Teks Bacaan:
:::

Salah Satu Politeknik di Sumbar Terlibat Perdagangan Orang Modus Magang ke Jepang



KONTAN.CO.ID - JAKARTA. Direktorat Tindak Pidana Umum (Dittipidum) Badan Reserse Kriminal (Bareskrim) Polri membongkar tindak pidana perdagangan orang (TPPO) bermodus program magang ke Jepang.

Nyatanya, mahasiswa yang menjalani program tersebut malah menjadi buruh tanpa mendapatkan libur ketika sudah di Jepang.

Adapun aksi perdagangan orang ini dilakukan oleh salah satu politeknik yang terdaftar secara resmi di Sumatera Barat (Sumbar).


Dirtipidum Bareskrim Brigjen Djuhandani Rahardjo Puro mengungkapkan, kasus ini terbongkar ketika dua korban TPPO berinisial ZA dan FY melapor ke KBRI Tokyo, Jepang.

Mereka bersama 9 mahasiswa lainnya dikirim oleh politeknik di Sumbar itu untuk magang di Jepang, tetapi ternyata malah dijadikan buruh.

Baca Juga: Perdagangan Orang Makin Mencemaskan

Para korban awalnya tertarik mengenyam pendidikan di politeknik tersebut lantaran tersangka berinisial G memaparkan keunggulan politeknik dengan memberangkatkan mereka magang ke Jepang.

:::

Tugas yang Dikerjakan:
- 1) Jawablah pertanyaan berikut berdasarkan teks berita tentang perdagangan orang bermodus magang ke Jepang.
(a) Ke mana dua korban berinisial ZA dan FY melapor?
(b) Berapa mahasiswa lain yang dikirim bersama kedua korban itu?
(c) Di provinsi mana politeknik pelaku terdaftar secara resmi?
- 2) Salin dengan tepat bagian teks berita tentang perdagangan orang bermodus magang ke Jepang, mulai dari kata-kata "Nyatanya, mahasiswa yang" dan berakhir pada kata-kata "KBRI Tokyo, Jepang.".
Entri yang menyertai teks ini tidak diperlukan untuk mengerjakan tugas apa pun.

Entri yang Tersedia:
:::

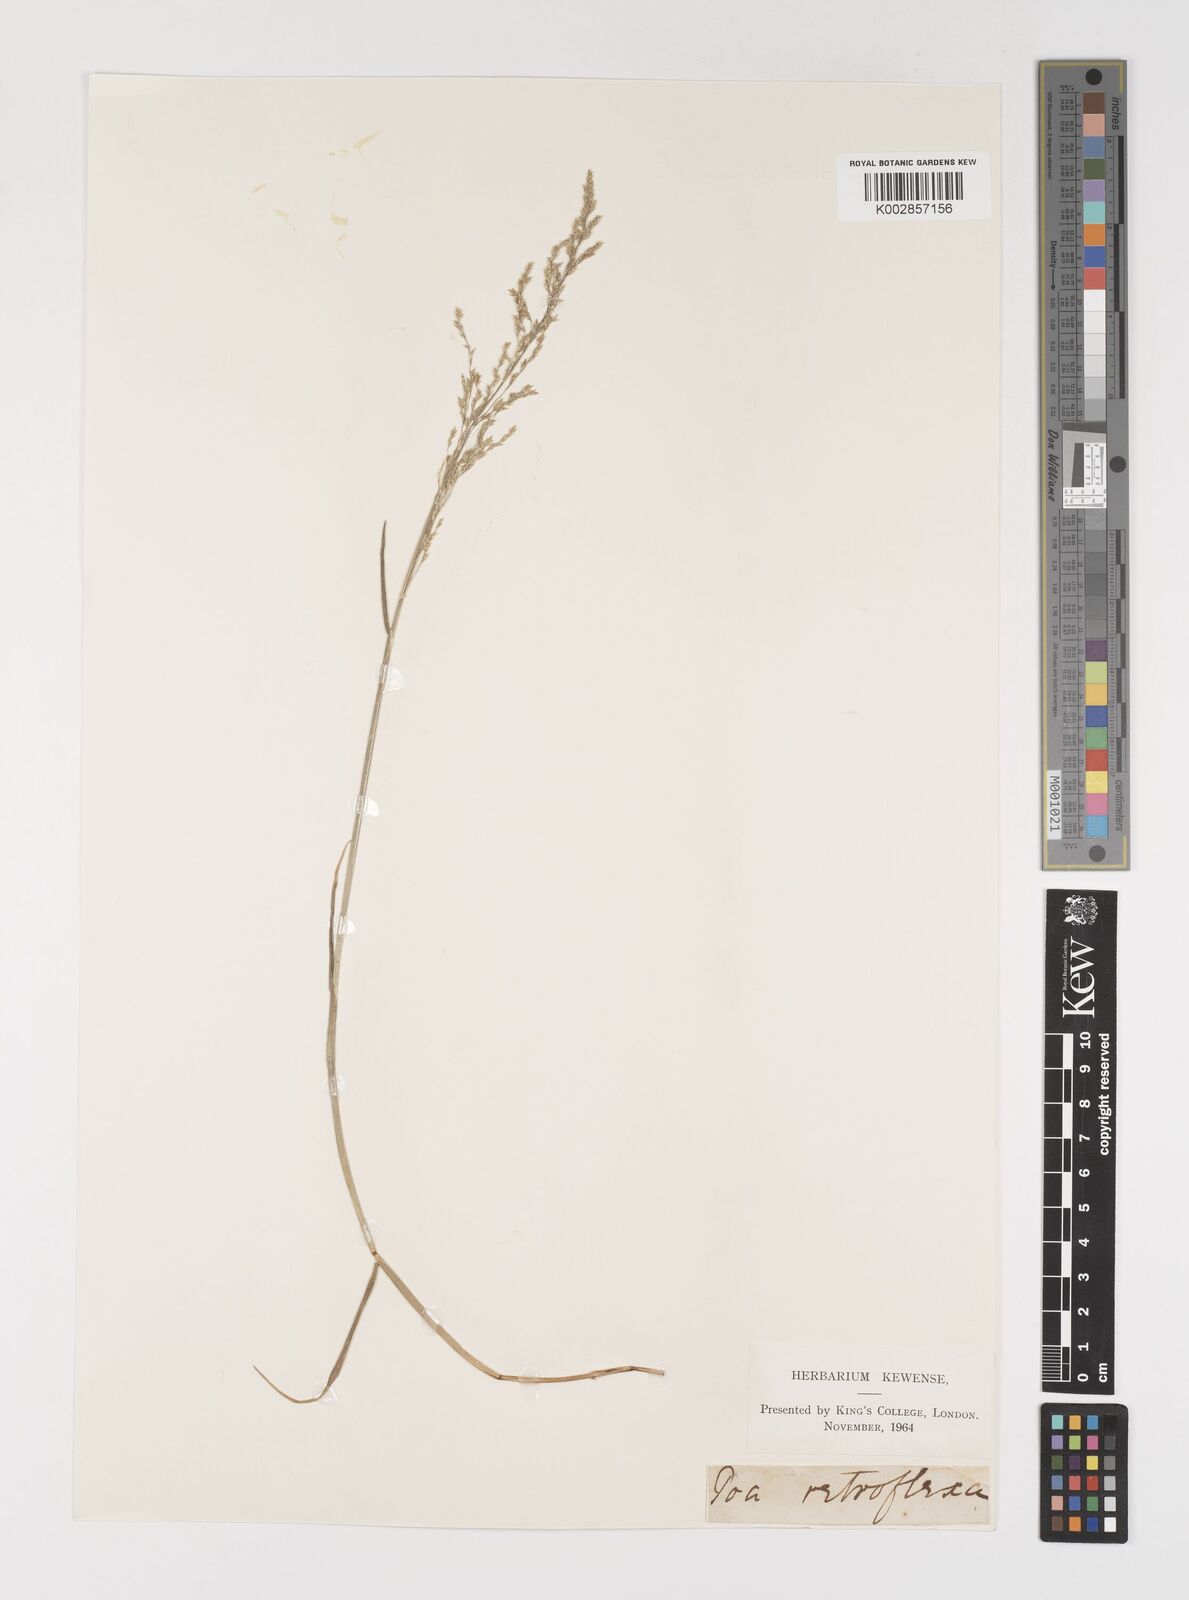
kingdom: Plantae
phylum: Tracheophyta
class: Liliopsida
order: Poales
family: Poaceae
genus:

:::

Kunci Jawaban:
- 1)
(a) Ke KBRI Tokyo, Jepang.
(b) Sembilan mahasiswa.
(c) Di Sumatera Barat (Sumbar).

- 2)
Nyatanya, mahasiswa yang menjalani program tersebut malah menjadi buruh tanpa mendapatkan libur ketika sudah di Jepang.

Adapun aksi perdagangan orang ini dilakukan oleh salah satu politeknik yang terdaftar secara resmi di Sumatera Barat (Sumbar).


Dirtipidum Bareskrim Brigjen Djuhandani Rahardjo Puro mengungkapkan, kasus ini terbongkar ketika dua korban TPPO berinisial ZA dan FY melapor ke KBRI Tokyo, Jepang.